■ TEXT SEGMENT ■
━━━

In [3]:
'''
Given a dataset containing user information with duplicate user_id values, write a PySpark query to remove duplicate rows while retaining the row with the latest created_date for each user_id. The result should contain the latest entry for each user.

Starter Code
Below is the starter code to create the input DataFrame:

from pyspark.sql import SparkSession
from pyspark.sql.types import StructType, StructField, IntegerType, StringType, DateType
from datetime import date

# Initialize Spark session
spark = SparkSession.builder \
    .appName("RemoveDuplicates") \
    .getOrCreate()

# Define schema
schema = StructType([
    StructField("user_id", IntegerType(), True),
    StructField("user_name", StringType(), True),
    StructField("created_date", DateType(), True),
    StructField("email", StringType(), True)
])

# Sample data
data = [
    (1, "Alice", date(2023, 5, 10), "alice@example.com"),
    (1, "Alice", date(2023, 6, 15), "alice_new@example.com"),
    (2, "Bob", date(2023, 7, 1), "bob@example.com"),
    (3, "Charlie", date(2023, 5, 20), "charlie@example.com"),
    (3, "Charlie", date(2023, 6, 25), "charlie_updated@example.com"),
    (4, "David", date(2023, 8, 5), "david@example.com")
]

# Create DataFrame
user_df = spark.createDataFrame(data, schema)

━━━

■ SUPPLIED RECORDS ■
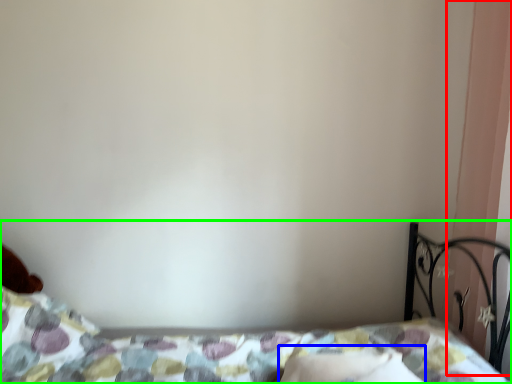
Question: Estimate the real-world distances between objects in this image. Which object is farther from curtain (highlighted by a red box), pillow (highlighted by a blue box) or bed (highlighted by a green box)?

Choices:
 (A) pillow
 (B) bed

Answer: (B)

━━━

■ YOUR TASK ■
Answer these about the PySpark duplicate-removal exercise:
1. What app name is given to the Spark session?
2. What type does the schema assign to the created_date field?
3. Which email belongs to Charlie's row dated June 25, 2023?

■ SOLUTION TO THIS TASK ■
1. RemoveDuplicates
2. DateType
3. charlie_updated@example.com